You must not (whether directly or indirectly) (a) distribute, transmit, syndicate, sell or offer to sell or otherwise make available all or any part of any Site or in any way seek to commercialize all or part of the combination of materials which together constitute the Site, (b) distribute, transmit, syndicate, sell or offer to sell or otherwise make available any content, files, feeds or data from a Site, whether publically available or not, except as specifically permitted by that Site and in compliance with any applicable conditions or restrictions or (c) copy, download, or store any content, files, feeds or data from any Site, whether publically available or not, to make or populate a database or publication of any kind whatsoever unless is it is copying of an insubstantial part of any such material for your personal use.

If you are required to register to use the Site, it is your responsibility to provide accurate and complete registration details and to keep such details up to date. We are entitled to rely on any such registration details you provide to us.

Your registration with the Site must be in your own real, name, not under any false or assumed name and not with any other person’s identity. You must not pretend to be a different person. You must provide a valid email address when you register for any Site. If you provide an email address to us then you warrant to us that you are entitled to receive email to such email address.

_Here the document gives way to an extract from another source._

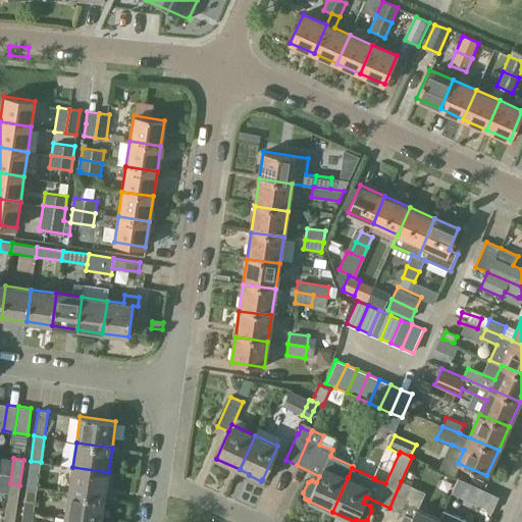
[(37,487),(41,462),(31,461),(27,486),(37,487)]
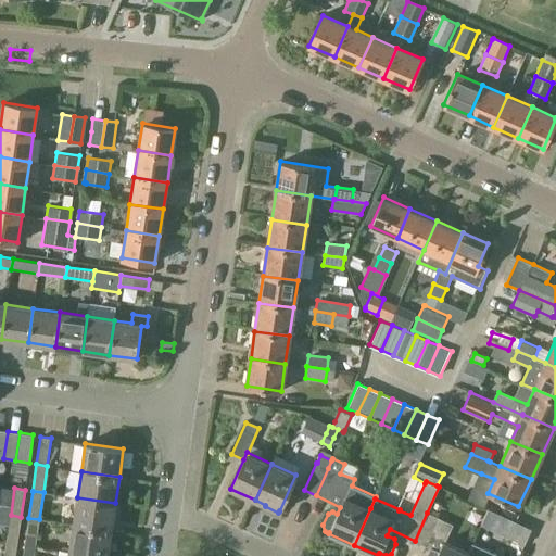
[(111,530),(115,503),(77,497),(73,525),(111,530)]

If you are required to register to use the Site, you are responsible for everything done using your registration details. You must not disclose your login details to any other person. If you think that another person may have access to, or be using, your registration details, you must inform us immediately.

TBT may suspend, terminate or prevent your account and/or your access to any or all Site(s) at its sole discretion. Where TBT suspends, terminates or prevents your registration, you must not attempt to re-register or submit any content, material or applications without our prior written consent.

TBT may suspend, terminate or prevent your account and/or your access to TBT’s at its sole discretion. Where TBT suspends, terminates or prevents your registration, you must not attempt to re-register or submit any content, material or applications without our prior written consent.

Any dispute or claim arising out of or in connection with them or their subject matter or formation (including non-contractual disputes or claims), shall be governed by and construed in accordance with the laws of California and you agree to submit to the exclusive jurisdiction of the courts located in Los Angeles County, California. In the event of any legal action arising from or relating to these Terms of Use or your use of any Site, you hereby waive the right to a jury trial.